During the mating season the beak of the male Grey Heron changes from a yellow colour to a deep orange colour. The mating season is around February and flocks of Grey Herons can be seen on dancing grounds performing courtship dances.

When a female Grey Heron approaches a male, he starts to dance for her. He stretches his neck up to the sky and then bends it backwards until his head touches his back. While doing this the male keeps his beak pointing upwards all the time. If a male and female Grey Heron pair up for mating, they run and hop towards each other with their wings open. Then they change direction and run and hop towards each other again while snapping their beaks at each other.

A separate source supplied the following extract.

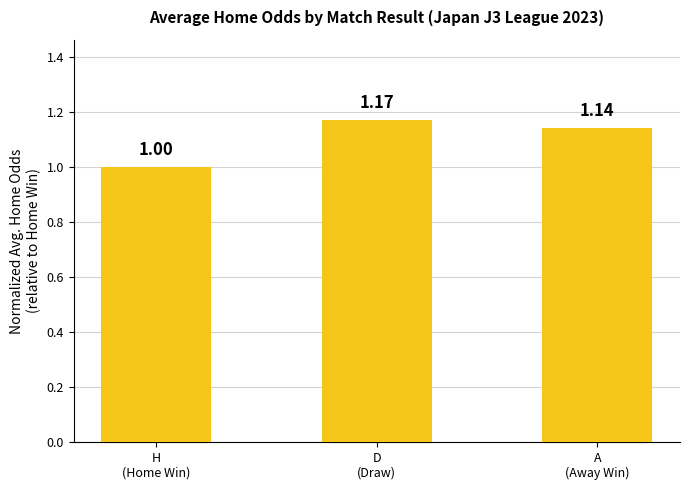

What is the label of the 2nd bar from the left?

D
(Draw)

Grey Herons like to build their nests high up in trees in woodland which is very close to water. Nests are often built close to other nests which creates a ‘loose’ nesting colony called a ‘heronry’. Some heronries may have up to a hundred nests. Both the male and the female Grey Heron like to build a nest together. The nest is usually quite shallow, bulky and saucer-shaped and is made out of small branches and twigs. It is lined with fresh grass and bracken. The female Grey Heron lays four to five greenish blue eggs around the end of March. Both the female and the male Heron incubate the eggs for approximately twenty-six days.

When the chicks hatch out, they are covered in long blackish-brown down feathers. The chicks are fed on regurgitated fish. After about twenty to thirty days, the chicks leave the nest and start to climb up and down branches. When they are approximately fifty days old, they get their first set of feathers necessary for flight and this is when they usually leave the heronry to find homes of their own.

Eventually when the young reach their second or third year, they too make have chicks of their own and so the cycle of life begins again.